U.S. non-profit organization

Wishing Well Foundation USA is a charity that was founded by husband and wife Elwin and Lisbeth LeBeau in 1995. It seeks to fulfill the wishes of terminally ill children in the United States. The organization has come under criticism in the past for its misleading telemarketer calls and extremely high overhead expenses.

== History ==
Wishing Well Foundation USA was founded by Elwin LeBeau and his wife Lisbeth LeBeau in 1995, after their friend's child died. According to the Charity Navigator website, the foundation was "organized for the purpose of fulfilling the fondest wish for any terminally ill child not expected to reach 18 years of age."

== Controversies ==

=== Administrative and fundraising expenses ===
The foundation has drawn criticism in the past over its use of money raised.

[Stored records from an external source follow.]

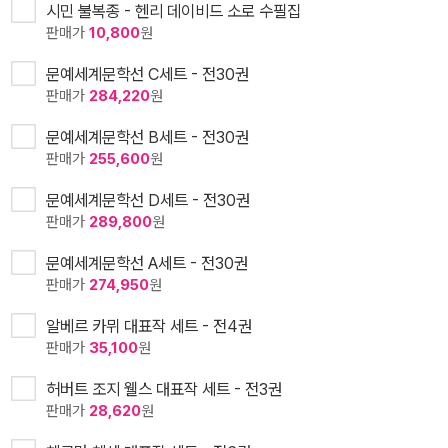
시민 불복종 - 헨리 데이비드 소로 수필집
판매가
10,800
원
문예세계문학선 C세트 - 전30권
판매가
284,220
원
문예세계문학선 B세트 - 전30권
판매가
255,600
원
문예세계문학선 D세트 - 전30권
판매가
289,800
원
문예세계문학선 A세트 - 전30권
판매가
274,950
원
알베르 카뮈 대표작 세트 - 전4권
판매가
35,100
원
허버트 조지 웰스 대표작 세트 - 전3권
판매가
28,620
원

As of fiscal year 2014, the most recent year for which data is available, the organization spent 7.2% of its revenue on program expenses, 9.9% on administrative expenses, and 82.7% on fundraising. In comparison, the BBB considers spending more than 35% on total overhead (administrative and fundraising expenses combined) excessive. The Tampa Bay Times ranked Wishing Well Foundation USA #28 on its 2014 list of "America's Worst Charities". When the Tampa Bay Times requested comments from the foundation, the organization claimed, "We have tried in the past to operate without fundraiser assistance, but we could not grant the wishes of the children we wanted to help without fundraiser assistance." In a written message, LeBeau said, "What you are referring to as 'fundraising' also includes several components necessary to the successful operation of the charity, including providing public awareness of the charity's functions so that those in need of its services are able to take advantage of the services offered." The foundation has not filed a voluntary charity report with the BBB.

=== Misleading fundraisers ===
In 1999, the attorney general of Minnesota brought charges against Wishing Well Foundation USA, alleging that the telemarketer calls used for fundraising purposes misled donors into believing that the charity was a well-known organization based in Minnesota. The case was settled out of court for a total of $60,500, of which $22,500 was paid to the state, and $38,000 was paid to establish a fund specifically to benefit children in Minnesota with severe illnesses. Furthermore, the organization was prohibited from soliciting funds in the state until 2004.